More than one in five Australians over 65 are living with frailty, a condition that raises the risk of falls, hospitalisation and a serious loss of independence. For the first time, the country now has a national framework to help prevent it – and catch it earlier when it does occur.
University of Queensland researchers have developed the Australian Consensus Statements on frailty, a set of 19 practical recommendations designed to guide healthcare professionals and the public in preventing and managing the condition.
The framework is the first of its kind in Australia and was developed through consultation with 77 healthcare experts and six older Australians with lived experience of frailty, along with their caregivers.
Frailty is not simply getting older. It is a clinical condition where a person’s physical and cognitive function declines to the point where their body struggles to recover from everyday stresses – an illness, an injury, or even a busy week.

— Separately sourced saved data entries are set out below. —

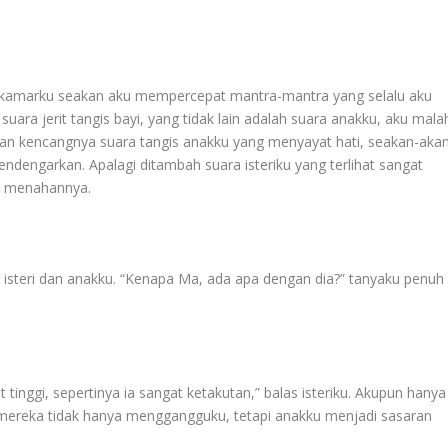
m kamarku seakan aku mempercepat mantra-mantra yang selalu aku
uara jerit tangis bayi, yang tidak lain adalah suara anakku, aku mala
kencangnya suara tangis anakku yang menyayat hati, seakan-aka
dengarkan. Apalagi ditambah suara isteriku yang terlihat sangat
t menahannya.
 isteri dan anakku. “Kenapa Ma, ada apa dengan dia?” tanyaku penuh
 tinggi, sepertinya ia sangat ketakutan,” balas isteriku. Akupun hanya
mereka tidak hanya menggangguku, tetapi anakku menjadi sasaran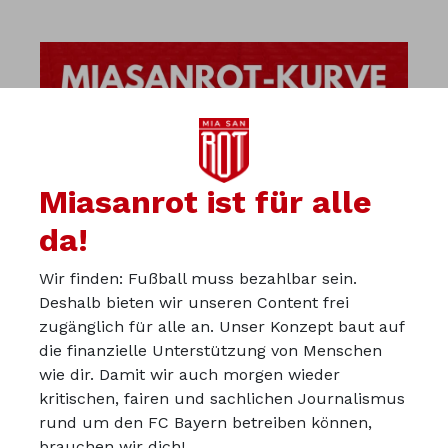
Miasanrot ist für alle
da!
Wir finden: Fußball muss bezahlbar sein.
Deshalb bieten wir unseren Content frei
zugänglich für alle an. Unser Konzept baut auf
die finanzielle Unterstützung von Menschen
wie dir. Damit wir auch morgen wieder
kritischen, fairen und sachlichen Journalismus
Über uns
rund um den FC Bayern betreiben können,
Werbepartner werden
brauchen wir dich!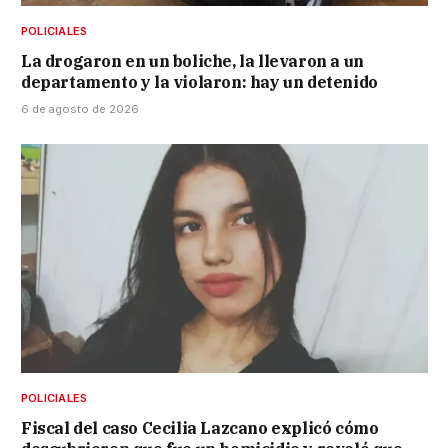
POLICIALES
La drogaron en un boliche, la llevaron a un
departamento y la violaron: hay un detenido
6 de agosto de 2026
POLICIALES
Fiscal del caso Cecilia Lazcano explicó cómo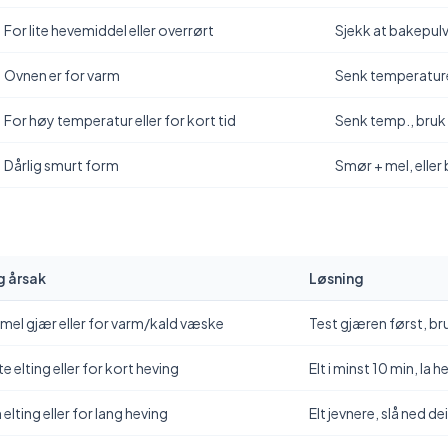
For lite hevemiddel eller overrørt
Sjekk at bakepulve
Ovnen er for varm
Senk temperature
For høy temperatur eller for kort tid
Senk temp., bruk 
Dårlig smurt form
Smør + mel, eller
g årsak
Løsning
el gjær eller for varm/kald væske
Test gjæren først, b
ite elting eller for kort heving
Elt i minst 10 min, la 
 elting eller for lang heving
Elt jevnere, slå ned d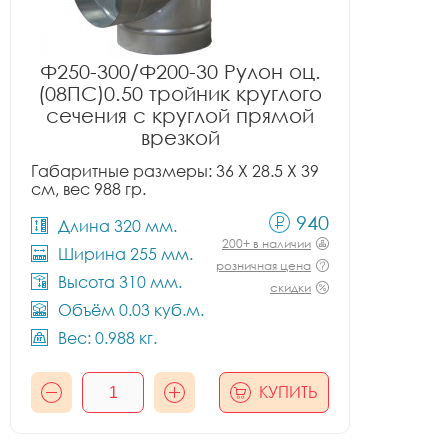
Ф250-300/Ф200-30 Рулон оц.
(08ПС)0.50 тройник круглого
сечения с круглой прямой
врезкой
Габаритные размеры: 36 X 28.5 X 39
см, вес 988 гр.
940
Длина 320 мм.
200+ в наличии
Ширина 255 мм.
розничная цена
Высота 310 мм.
скидки
Объём 0.03 куб.м.
Вес: 0.988 кг.
КУПИТЬ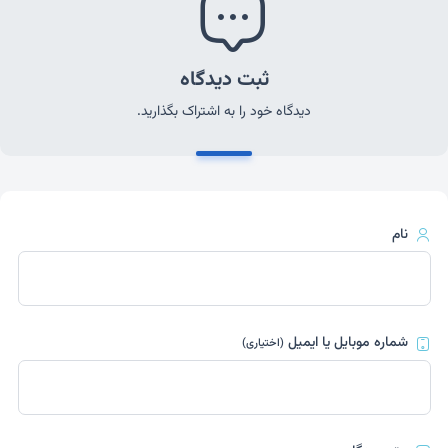
ثبت دیدگاه
دیدگاه خود را به اشتراک بگذارید.
نام
شماره موبایل یا ایمیل
(اختیاری)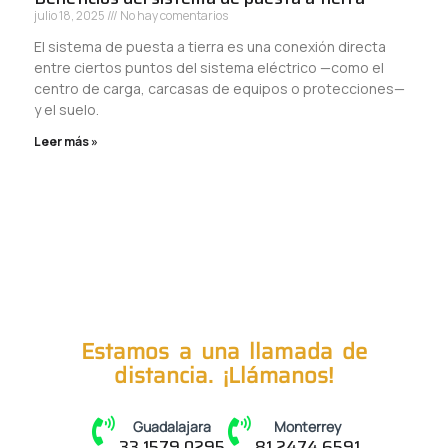
julio 18, 2025
No hay comentarios
El sistema de puesta a tierra es una conexión directa
entre ciertos puntos del sistema eléctrico —como el
centro de carga, carcasas de equipos o protecciones—
y el suelo.
Leer más »
Estamos a una llamada de
distancia. ¡Llámanos!
Guadalajara
Monterrey
33 1579 0295
81 2474 6591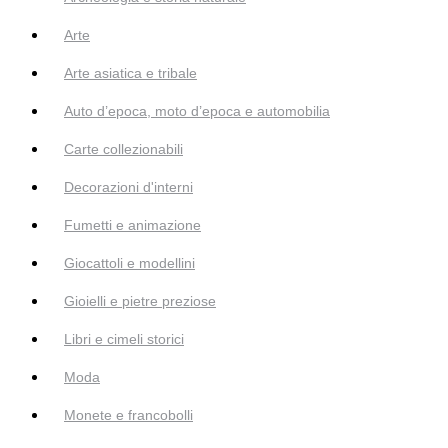
Arte
Arte asiatica e tribale
Auto d’epoca, moto d’epoca e automobilia
Carte collezionabili
Decorazioni d'interni
Fumetti e animazione
Giocattoli e modellini
Gioielli e pietre preziose
Libri e cimeli storici
Moda
Monete e francobolli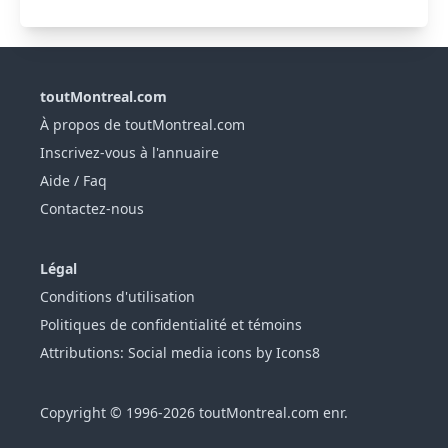
toutMontreal.com
À propos de toutMontreal.com
Inscrivez-vous à l'annuaire
Aide / Faq
Contactez-nous
Légal
Conditions d'utilisation
Politiques de confidentialité et témoins
Attributions: Social media icons by Icons8
Copyright © 1996-2026 toutMontreal.com enr.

It can lead to falls, repeated hospital admissions, worsening mobility, and in serious cases, death. And while it is more common with age, researchers stress it is not inevitable.
Dr Sakshi Chopra, of UQ’s Frazer Institute, said the framework fills a critical gap in Australian healthcare.

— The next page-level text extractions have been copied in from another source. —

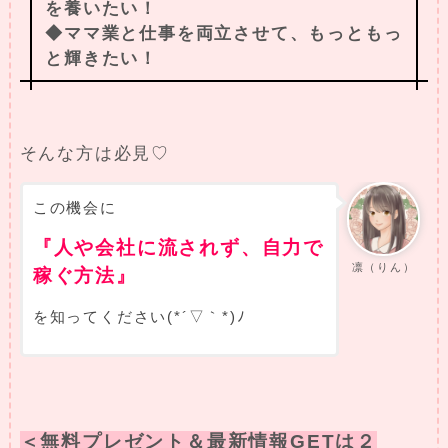
を養いたい！
◆ママ業と仕事を両立させて、もっともっ
と輝きたい！
そんな方は必見♡
この機会に
『人や会社に流されず、自力で
凛（りん）
稼ぐ方法』
を知ってください(*´▽｀*)ﾉ
＜無料プレゼント＆最新情報GETは２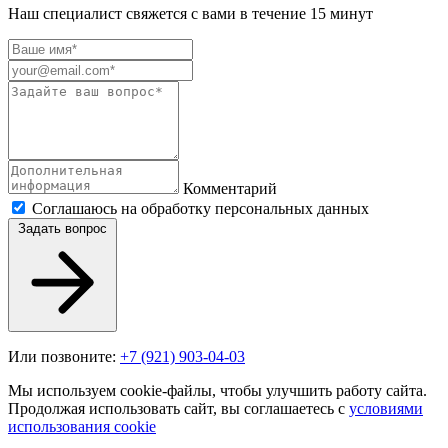
Наш специалист свяжется с вами в течение 15 минут
Комментарий
Соглашаюсь на обработку персональных данных
Задать вопрос
Или позвоните:
+7 (921) 903-04-03
Мы используем cookie-файлы, чтобы улучшить работу сайта.
Продолжая использовать сайт, вы соглашаетесь с
условиями
использования cookie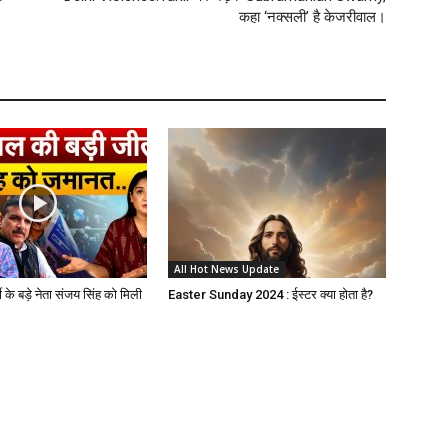
कहा ‘नक्सली’ है केजरीवाल।
All Hot News Update
 के बड़े नेता संजय सिंह को मिली
Easter Sunday 2024 : ईस्टर क्या होता है?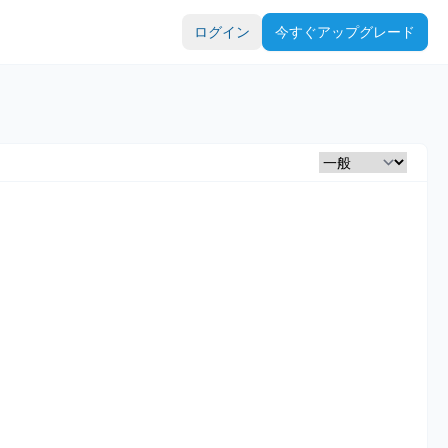
ログイン
今すぐアップグレード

“We have developed 19 consensus statements to guide frailty prevention and management and enhance quality of life for adults over 65 years,” Dr Chopra said.

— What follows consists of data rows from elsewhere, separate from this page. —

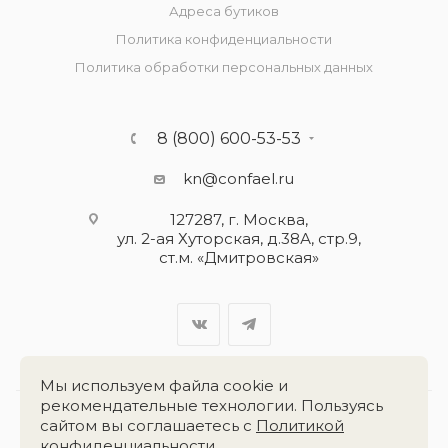
Адреса бутиков
Политика конфиденциальности
Политика обработки персональных данных
8 (800) 600-53-53
kn@confael.ru
127287, г. Москва,
ул. 2-ая Хуторская, д.38А, стр.9,
ст.м. «Дмитровская»
Мы используем файла cookie и
рекомендательные технологии. Пользуясь
сайтом вы соглашаетесь с
Политикой
Разработка сайта:
«Четвёртый Рим»
конфиденциальности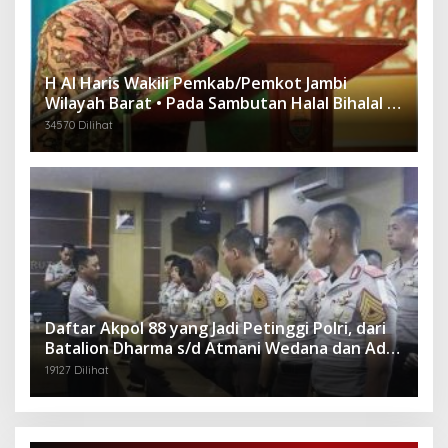
H Al Haris Wakili Pemkab/Pemkot Jambi
Wilayah Barat • Pada Sambutan Halal Bihalal di
Gubernuran
34570 Dilihat
Daftar Akpol 88 yang Jadi Petinggi Polri, dari
Batalion Dharma s/d Atmani Wedana dan Adhi
Pradana
19127 Dilihat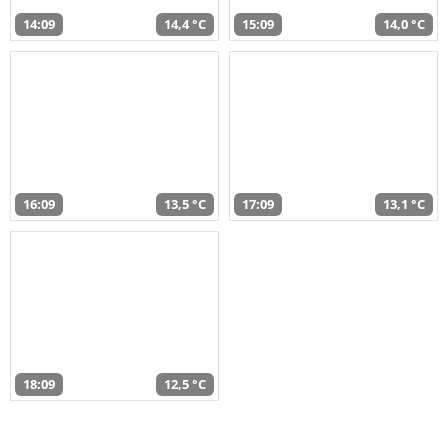
14:09
14,4 °C
15:09
14,0 °C
16:09
13,5 °C
17:09
13,1 °C
18:09
12,5 °C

“Our aim is to reduce long-term complications, take pressure off the health system and offer practical recommendations to support healthcare professionals in delivering consistent and proactive care.”
The framework is built around six key areas: health promotion and screening, nutrition, exercise, social activities, medication management, and care for those living with severe frailty.
Importantly, the recommendations are tailored to different stages – guiding clinicians on how to support people who are mildly frail differently from those with moderate or severe frailty. Dr Chopra said this level of detail is a genuine first.
“We have further categorised the pillars to support the management of mild, moderate and severe frailty – something that has not been attempted before,” she said.
Practical recommendations for clinicians include personalised health counselling, supporting adequate protein intake, structured exercise programs, meaningful social engagement and tailored care plans.
Professor Ruth Hubbard, a geriatrician and director of UQ’s Australian Frailty Network, said the framework reflects how much older Australians contribute to society – and how much is at stake when frailty goes unmanaged.
“In order to optimise the health and quality of life of older people, it is important for frailty to be prevented and, if it does occur, for it to be managed appropriately,” Professor Hubbard said.
Dr Chopra said the approach is relevant well beyond retirement age.
“We want everyone to take a lifelong approach to frailty prevention, and these pillars can be applied to people of all ages,” she said.
The framework was commissioned by the Queensland Health Reform Office in partnership with the Australian Frailty Network, and the research has been published in the Medical Journal of Australia.